One of the evils of the tongue is gossip. Gossip is defined as “a person who chatters or repeats idle talk and rumors about the private affairs of others.”
Rick Warren gave a great definition of gossip and how we know when we are gossiping. He said, “When we are talking about a situation with somebody who is neither part of the problem or part of the solution, then we are probably gossiping.” Notice what the Bible teaches about gossip.
The Bible teaches that gossip comes from an evil heart (Luke 6:45), often arises from hatred (Psalms 109:3) and happens when people are idle (1 Timothy 5:13). It is a characteristic of the devil (Revelation 12:10). The Bible also reminds us to keep private matters private (Proverbs 11:13; 25:9-10).

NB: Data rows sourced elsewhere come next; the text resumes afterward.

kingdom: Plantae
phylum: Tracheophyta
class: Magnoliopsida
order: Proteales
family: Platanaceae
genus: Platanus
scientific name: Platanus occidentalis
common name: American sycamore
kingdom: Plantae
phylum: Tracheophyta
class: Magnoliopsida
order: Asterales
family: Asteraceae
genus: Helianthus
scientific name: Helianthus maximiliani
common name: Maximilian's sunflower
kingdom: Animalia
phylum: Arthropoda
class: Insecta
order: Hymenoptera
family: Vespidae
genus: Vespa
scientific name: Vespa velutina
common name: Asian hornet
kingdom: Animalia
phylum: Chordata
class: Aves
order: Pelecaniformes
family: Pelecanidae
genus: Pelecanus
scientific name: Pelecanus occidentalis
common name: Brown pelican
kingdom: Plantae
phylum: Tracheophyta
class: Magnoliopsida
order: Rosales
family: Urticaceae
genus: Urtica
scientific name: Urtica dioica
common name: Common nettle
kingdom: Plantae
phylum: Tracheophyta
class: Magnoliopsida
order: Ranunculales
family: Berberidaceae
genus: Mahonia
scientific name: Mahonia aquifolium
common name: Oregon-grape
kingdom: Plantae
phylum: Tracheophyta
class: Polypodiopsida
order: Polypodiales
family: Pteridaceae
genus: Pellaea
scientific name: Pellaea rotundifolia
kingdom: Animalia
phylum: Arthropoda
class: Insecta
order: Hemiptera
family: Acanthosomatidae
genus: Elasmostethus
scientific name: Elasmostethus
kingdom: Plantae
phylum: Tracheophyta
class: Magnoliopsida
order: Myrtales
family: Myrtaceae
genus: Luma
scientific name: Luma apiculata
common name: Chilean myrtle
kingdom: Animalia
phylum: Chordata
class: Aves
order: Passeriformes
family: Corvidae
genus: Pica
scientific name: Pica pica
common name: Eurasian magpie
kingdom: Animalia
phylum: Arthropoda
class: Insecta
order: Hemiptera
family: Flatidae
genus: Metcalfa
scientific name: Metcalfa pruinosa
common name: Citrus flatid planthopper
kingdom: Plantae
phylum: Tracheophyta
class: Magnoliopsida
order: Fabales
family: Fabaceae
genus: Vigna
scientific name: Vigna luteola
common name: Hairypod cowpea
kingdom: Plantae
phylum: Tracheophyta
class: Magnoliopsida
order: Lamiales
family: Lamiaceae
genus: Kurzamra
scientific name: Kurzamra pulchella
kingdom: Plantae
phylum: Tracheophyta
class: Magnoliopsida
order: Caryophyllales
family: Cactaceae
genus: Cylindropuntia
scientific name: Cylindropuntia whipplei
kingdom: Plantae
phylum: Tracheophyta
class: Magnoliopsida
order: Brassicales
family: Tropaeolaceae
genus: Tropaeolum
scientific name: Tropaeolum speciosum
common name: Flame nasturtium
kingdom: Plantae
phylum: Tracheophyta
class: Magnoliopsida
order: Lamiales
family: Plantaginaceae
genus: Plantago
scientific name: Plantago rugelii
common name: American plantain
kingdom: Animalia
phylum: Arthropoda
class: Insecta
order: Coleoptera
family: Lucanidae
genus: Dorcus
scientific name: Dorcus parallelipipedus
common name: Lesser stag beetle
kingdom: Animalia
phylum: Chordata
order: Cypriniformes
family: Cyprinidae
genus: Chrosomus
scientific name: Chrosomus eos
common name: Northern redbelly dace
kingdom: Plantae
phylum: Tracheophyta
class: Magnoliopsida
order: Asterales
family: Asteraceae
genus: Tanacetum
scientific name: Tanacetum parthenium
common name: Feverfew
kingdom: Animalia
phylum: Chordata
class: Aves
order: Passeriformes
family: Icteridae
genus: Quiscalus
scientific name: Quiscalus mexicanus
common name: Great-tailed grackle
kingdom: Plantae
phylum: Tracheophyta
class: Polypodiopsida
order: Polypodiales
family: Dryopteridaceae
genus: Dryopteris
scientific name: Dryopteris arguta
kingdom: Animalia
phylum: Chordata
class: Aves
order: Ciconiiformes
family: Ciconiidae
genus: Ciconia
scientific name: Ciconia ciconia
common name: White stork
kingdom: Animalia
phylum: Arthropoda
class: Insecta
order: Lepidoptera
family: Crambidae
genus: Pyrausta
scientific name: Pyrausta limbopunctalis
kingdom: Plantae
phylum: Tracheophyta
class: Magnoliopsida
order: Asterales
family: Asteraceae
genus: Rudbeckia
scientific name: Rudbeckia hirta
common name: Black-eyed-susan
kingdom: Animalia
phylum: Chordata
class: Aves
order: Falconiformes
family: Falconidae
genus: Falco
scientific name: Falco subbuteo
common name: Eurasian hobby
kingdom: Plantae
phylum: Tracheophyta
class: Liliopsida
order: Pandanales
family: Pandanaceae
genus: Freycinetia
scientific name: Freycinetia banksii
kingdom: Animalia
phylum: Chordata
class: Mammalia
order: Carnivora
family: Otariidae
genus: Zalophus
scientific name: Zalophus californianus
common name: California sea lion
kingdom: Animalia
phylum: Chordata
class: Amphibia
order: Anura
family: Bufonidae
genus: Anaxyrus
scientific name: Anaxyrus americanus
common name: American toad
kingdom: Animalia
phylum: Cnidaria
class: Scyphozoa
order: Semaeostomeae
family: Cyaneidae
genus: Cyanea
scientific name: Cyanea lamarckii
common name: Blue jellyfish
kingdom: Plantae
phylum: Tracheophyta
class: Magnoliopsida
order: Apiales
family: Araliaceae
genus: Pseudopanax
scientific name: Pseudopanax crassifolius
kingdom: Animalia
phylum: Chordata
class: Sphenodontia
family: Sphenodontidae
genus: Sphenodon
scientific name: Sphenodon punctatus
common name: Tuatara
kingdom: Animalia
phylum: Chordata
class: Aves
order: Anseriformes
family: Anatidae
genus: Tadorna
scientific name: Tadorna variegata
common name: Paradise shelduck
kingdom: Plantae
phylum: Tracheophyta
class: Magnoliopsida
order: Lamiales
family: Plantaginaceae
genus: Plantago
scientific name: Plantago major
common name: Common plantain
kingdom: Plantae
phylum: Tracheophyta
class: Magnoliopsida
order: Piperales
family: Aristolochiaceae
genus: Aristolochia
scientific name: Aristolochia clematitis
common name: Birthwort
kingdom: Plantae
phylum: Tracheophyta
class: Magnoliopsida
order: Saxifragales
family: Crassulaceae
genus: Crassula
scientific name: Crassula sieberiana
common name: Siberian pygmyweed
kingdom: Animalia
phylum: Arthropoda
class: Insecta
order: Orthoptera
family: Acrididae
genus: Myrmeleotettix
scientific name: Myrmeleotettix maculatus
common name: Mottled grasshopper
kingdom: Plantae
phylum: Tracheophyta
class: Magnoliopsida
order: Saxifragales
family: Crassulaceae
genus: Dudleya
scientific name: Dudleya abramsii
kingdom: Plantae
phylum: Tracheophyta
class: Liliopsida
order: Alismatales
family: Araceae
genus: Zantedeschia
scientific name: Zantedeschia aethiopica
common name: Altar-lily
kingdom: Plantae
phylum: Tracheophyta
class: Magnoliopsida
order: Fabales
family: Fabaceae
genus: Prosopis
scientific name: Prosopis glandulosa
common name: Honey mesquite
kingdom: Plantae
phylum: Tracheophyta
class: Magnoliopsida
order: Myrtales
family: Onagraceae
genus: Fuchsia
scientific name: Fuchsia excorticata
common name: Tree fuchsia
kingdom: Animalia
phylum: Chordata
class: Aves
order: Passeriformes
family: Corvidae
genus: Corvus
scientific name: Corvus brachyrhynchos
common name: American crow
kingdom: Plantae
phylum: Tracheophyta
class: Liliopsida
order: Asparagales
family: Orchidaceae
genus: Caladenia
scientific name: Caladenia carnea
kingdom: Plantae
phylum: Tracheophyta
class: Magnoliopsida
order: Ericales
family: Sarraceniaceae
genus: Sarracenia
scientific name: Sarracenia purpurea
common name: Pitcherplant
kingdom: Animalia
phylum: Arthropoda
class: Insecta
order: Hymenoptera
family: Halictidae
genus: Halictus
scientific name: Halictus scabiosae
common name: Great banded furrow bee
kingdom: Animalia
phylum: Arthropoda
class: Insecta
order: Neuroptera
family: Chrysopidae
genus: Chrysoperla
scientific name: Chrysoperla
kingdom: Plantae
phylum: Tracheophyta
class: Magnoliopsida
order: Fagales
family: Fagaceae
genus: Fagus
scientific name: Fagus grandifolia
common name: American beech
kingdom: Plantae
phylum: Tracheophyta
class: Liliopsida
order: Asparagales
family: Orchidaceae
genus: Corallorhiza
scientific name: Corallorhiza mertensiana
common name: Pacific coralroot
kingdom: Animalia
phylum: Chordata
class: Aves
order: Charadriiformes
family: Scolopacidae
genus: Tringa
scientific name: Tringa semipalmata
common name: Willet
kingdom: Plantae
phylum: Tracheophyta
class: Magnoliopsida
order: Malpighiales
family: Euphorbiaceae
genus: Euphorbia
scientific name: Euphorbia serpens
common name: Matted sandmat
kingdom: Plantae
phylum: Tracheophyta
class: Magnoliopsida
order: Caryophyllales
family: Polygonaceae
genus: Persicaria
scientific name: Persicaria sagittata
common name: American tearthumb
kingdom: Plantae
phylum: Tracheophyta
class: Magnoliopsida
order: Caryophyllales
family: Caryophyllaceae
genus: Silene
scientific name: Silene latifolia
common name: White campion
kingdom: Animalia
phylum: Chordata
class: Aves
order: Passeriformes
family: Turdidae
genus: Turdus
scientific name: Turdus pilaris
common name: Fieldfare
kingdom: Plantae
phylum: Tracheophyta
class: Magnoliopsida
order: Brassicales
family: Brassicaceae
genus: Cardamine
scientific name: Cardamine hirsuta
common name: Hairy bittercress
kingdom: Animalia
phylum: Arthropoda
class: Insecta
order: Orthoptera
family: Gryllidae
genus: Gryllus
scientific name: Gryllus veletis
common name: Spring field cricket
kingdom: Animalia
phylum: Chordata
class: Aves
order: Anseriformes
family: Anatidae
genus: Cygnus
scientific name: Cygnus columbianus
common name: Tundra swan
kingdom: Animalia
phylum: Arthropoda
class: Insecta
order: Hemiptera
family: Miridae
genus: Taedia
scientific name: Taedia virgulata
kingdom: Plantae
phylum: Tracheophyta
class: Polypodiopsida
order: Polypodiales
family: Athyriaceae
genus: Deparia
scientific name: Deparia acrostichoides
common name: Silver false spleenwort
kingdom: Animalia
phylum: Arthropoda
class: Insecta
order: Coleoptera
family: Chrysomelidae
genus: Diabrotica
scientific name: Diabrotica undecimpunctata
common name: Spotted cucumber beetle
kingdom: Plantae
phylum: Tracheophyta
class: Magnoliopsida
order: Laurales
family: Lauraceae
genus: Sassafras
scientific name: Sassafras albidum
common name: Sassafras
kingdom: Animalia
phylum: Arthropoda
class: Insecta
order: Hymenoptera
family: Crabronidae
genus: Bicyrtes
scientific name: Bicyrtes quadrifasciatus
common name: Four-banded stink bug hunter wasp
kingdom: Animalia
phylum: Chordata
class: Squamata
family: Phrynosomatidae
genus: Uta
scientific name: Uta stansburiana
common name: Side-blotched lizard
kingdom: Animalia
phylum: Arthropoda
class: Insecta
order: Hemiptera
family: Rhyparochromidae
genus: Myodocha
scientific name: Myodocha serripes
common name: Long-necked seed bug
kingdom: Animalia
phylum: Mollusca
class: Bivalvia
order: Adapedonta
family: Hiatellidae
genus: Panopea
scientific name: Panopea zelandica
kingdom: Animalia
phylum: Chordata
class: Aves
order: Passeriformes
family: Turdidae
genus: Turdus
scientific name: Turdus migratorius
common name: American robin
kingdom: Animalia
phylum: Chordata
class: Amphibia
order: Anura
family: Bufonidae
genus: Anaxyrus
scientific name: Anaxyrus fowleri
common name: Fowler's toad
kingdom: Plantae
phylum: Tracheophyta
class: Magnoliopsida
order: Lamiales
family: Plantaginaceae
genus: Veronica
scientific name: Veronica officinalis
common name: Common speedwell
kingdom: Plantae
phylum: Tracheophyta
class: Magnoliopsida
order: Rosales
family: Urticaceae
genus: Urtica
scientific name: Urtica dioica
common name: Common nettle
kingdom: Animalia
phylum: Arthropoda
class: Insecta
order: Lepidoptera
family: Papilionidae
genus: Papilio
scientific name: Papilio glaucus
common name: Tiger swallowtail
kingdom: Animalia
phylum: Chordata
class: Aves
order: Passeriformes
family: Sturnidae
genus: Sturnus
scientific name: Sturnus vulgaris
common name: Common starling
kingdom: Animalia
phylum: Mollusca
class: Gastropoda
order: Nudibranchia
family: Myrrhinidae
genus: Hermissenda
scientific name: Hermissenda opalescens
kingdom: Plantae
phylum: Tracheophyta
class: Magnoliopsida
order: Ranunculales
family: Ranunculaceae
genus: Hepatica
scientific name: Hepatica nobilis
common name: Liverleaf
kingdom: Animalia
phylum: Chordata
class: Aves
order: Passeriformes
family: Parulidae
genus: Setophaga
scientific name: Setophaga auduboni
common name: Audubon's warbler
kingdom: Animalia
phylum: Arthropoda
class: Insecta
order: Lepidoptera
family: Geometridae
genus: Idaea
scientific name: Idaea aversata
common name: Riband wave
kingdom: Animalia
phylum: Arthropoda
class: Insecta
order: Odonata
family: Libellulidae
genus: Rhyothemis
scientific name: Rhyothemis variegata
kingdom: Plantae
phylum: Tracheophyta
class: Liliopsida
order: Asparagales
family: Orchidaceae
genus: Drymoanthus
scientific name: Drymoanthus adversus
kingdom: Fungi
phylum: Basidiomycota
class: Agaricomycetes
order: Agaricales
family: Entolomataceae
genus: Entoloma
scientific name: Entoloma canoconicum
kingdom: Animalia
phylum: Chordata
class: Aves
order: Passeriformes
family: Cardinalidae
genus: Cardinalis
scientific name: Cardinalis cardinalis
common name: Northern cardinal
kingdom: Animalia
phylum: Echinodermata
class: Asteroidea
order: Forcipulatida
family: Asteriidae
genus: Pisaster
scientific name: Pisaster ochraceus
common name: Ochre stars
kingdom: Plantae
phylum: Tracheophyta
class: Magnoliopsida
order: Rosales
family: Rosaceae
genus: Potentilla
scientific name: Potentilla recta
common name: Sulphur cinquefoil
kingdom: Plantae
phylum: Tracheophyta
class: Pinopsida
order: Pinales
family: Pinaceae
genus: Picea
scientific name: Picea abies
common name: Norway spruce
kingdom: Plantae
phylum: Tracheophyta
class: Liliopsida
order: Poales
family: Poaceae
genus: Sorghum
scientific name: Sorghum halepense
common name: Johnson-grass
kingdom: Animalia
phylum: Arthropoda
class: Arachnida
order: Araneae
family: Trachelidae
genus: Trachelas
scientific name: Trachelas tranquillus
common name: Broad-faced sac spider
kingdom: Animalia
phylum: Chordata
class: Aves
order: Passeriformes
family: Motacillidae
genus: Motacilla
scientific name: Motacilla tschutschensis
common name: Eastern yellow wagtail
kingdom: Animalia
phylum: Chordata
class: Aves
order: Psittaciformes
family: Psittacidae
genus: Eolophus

Knowing this to be true, why would anyone, especially a Christian want to gossip? Yet, many still do like Harriet. Harriet, the church gossip and self-appointed supervisor of the church’s morals kept sticking her nose into other people’s business. Several church members were unappreciative of her activities but feared her enough to maintain their silence. She made a mistake, however, when she accused George, a new member, of being an alcoholic after she saw his pickup truck parked all afternoon in front of the town’s only bar. She commented to George and to others that everyone seeing it there would know that he was an alcoholic. George, a man of few words, stared at her for a moment and then just walked away. He said nothing. Later that evening, George quietly parked his pickup in front of Harriet’s house and left it there all night.